COMPLETE THE FOLLOWING:
1. From the passage on the third door below, list every person named in the sentence about those tracked down during the seven-year journey.
2. Answer these questions using the passage on the third door below:
(a) How long did tracking down Lady Gaga take?
(b) About how old was Spielberg when he jumped onto the tour bus at Universal Studios?
(c) For how many days was the pass that Chuck Silvers wrote?
3. Pick up the passage on the third door below at its final sentence and keep it going.

TEXT BLOCK:
————

A linear life is: you get an internship; you get a job; you get a promotion; you save up for a vacation, and you just go step by step slowly and predictively your whole way through.
And again, there’s nothing wrong with that, but you have to be clear with yourself about what you want.
An exponential life is about deciding that you’re not going to wait around, you’re not going to hope someone just hands you what you’re hoping for, it’s about grabbing onto it for what you want.
So over the course of this seven-year journey, whether it was tracking down Bill Gates, which took two years, or Lady Gaga, which took three years, in every industry possible—Maya Angelo for poetry, Jane Goodall for science, Pitbull, Quincy Jones, Tim Ferriss, Larry King—they all couldn’t have been more different on the outside. But as I heard their stories and started to dissect how they launched their careers, I realized there was this common melody to everyone’s story.
And the analogy that came to me—because I was 21 at the time—was that it’s sort of like getting into a nightclub.
So there’s always three ways in: there’s the first door, the main entrance where the line curves around the block, where 99 percent of people wait in line hoping to get in.
And then there’s the second door, the VIP entrance where the billionaires or celebrities go through.
And school has this way of making us feel like those are the only two ways in: you’re either born into it or you wait your turn like everybody else. What I’ve learned is that there is always, always the third door, and it’s the door where you jump out of line, run down the alley, bang on the door 100 times, crack open the window, go through the kitchen, there’s always a way in.
And it doesn’t matter if that’s how Gates sold his first piece of the software or how Lady Gaga got her first record deal, they all took the third door.
So The Third Door isn’t a prescription or a recipe, it’s really a mindset.
So if you look at Steven Spielberg, the way he did it was: he was rejected from film school, so instead of giving up on his dream he decided he would take his education into his own hands.
So the way the story goes, according to Spielberg, is that one day when he was around 19 years old he jumped onto a tour bus at Universal Studios, rides around the lot on this tour, jumps off the bus, hides in the bathroom, waits for the bus to drive away and starts walking around the lot.
And as he’s walking around he bumps into this man named Chuck Silvers who works at Universal Television. And Chuck Silvers sees this kid and says, “What are you doing here?” And Spielberg tells him his dream. And they end up talking for a while and Silver goes, “Do you want to come back on the lot?” And Spielberg goes, “That would be a dream.”
And Chuck Silvers writes a three-day pass. And Spielberg goes every day back to the lot for the next three days.
But on the fourth day, Spielberg puts on a suit, gets his dad’s briefcase, walks up to the security entrance, puts a hand in the air and goes, “Hey Scotty!” And Scotty just waves back and Spielberg walks right through.

————

GIVEN DATA:
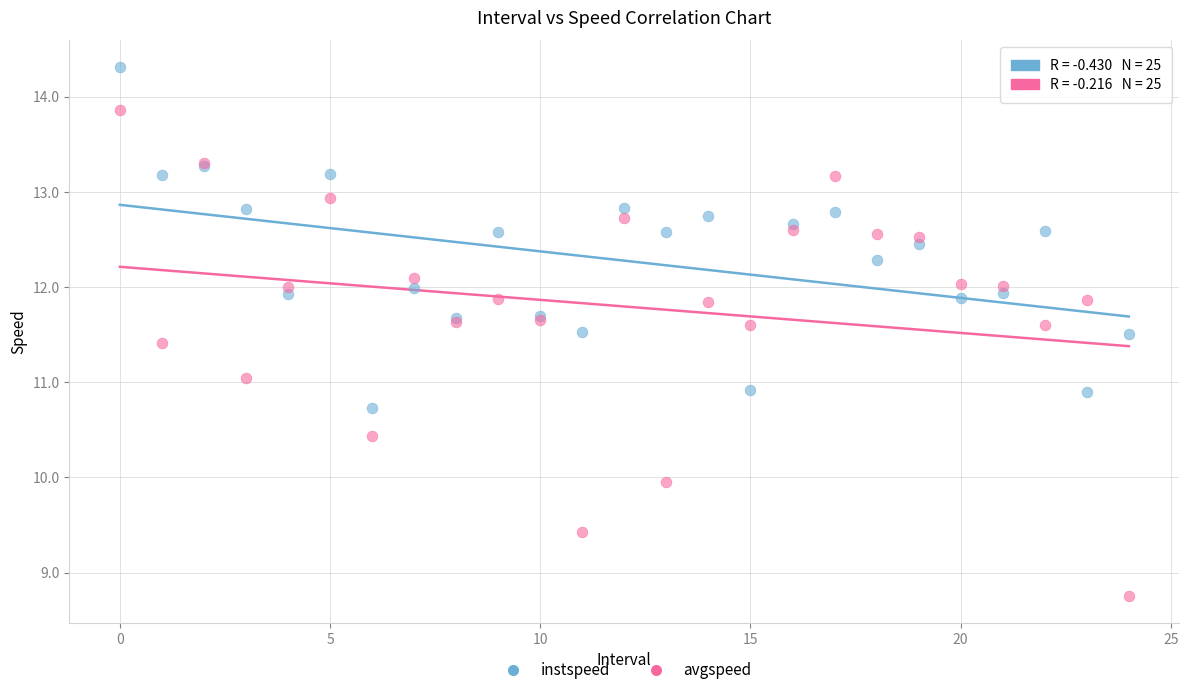

Which series reaches the maximum Y coordinate?

instspeed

————

SOLVED TASKS:
1. Bill Gates, Lady Gaga, Maya Angelo, Jane Goodall, Pitbull, Quincy Jones, Tim Ferriss, Larry King

2.
(a) Three years.
(b) Around 19 years old.
(c) Three days.

3.
And for the next months Spielberg goes back onto the lot, going into editing rooms, learning as much as possible, sneaking onto sets and soaking it all in, really creating his own education. He is asking producers out to lunch, talking to actors and actresses, but eventually Chuck Silvers, who became his mentor, gave him one of the best pieces of advice. He essentially said, “Stop schmoozing and go make a quality short film that you can have in your hand and show to people.” And it sort of busts that myth of, “It’s not what you know, it’s who you know.” It’s really also what you know or what you have to show! So Spielberg takes the advice to heart, makes this incredible short film called Amblin. And when Chuck Silvers sees it he’s so moved that a single teardrop falls down his face.
And Chuck Silvers reaches for the phone and calls the Vice President of Universal Television, Sid Sheinberg. And he goes, “Sid, I have something you have to see.” And Sid goes, “Look, I have a lot to watch right now. Is it that important?” And Chuck Silvers goes, “It’s that goddamn important. If you don’t watch this tonight someone else will.”
Sheinberg watches the film the next day, says he wants to see Spielberg immediately, and gives him a seven-year contract on the spot. That’s how he became the youngest director in Hollywood history.
The key to that story though—of course Spielberg had incredible talent, so do a lot of other wonderful young directors—the difference between that story and every other story that doesn’t work out, to me, is Chuck Silvers, who I saw sort of this “inside man”, someone inside of the organization who believed in Spielberg enough that he put his reputation on the line.
If Chuck Silvers didn’t write that three-day pass, if he didn’t give him that wonderful advice to make that short film, and if he didn’t call Sid Sheinberg and lay it all out for him and say it’s that goddamn important, none of this would have happened.
So anyone who is trying to break through, not really in an age in life, it’s not about an age in life it’s about a stage in life. If you’re starting something new, if you’re reaching for a dream, find that inside man or woman who’s willing to put their reputation on the line to help you get in.
So an exponential life is about very much the concept of The Third Door, which is running down the alley banging on the door finding a way in yourself, and it’s about deciding that life isn’t going to slowly and predictively give you what you want.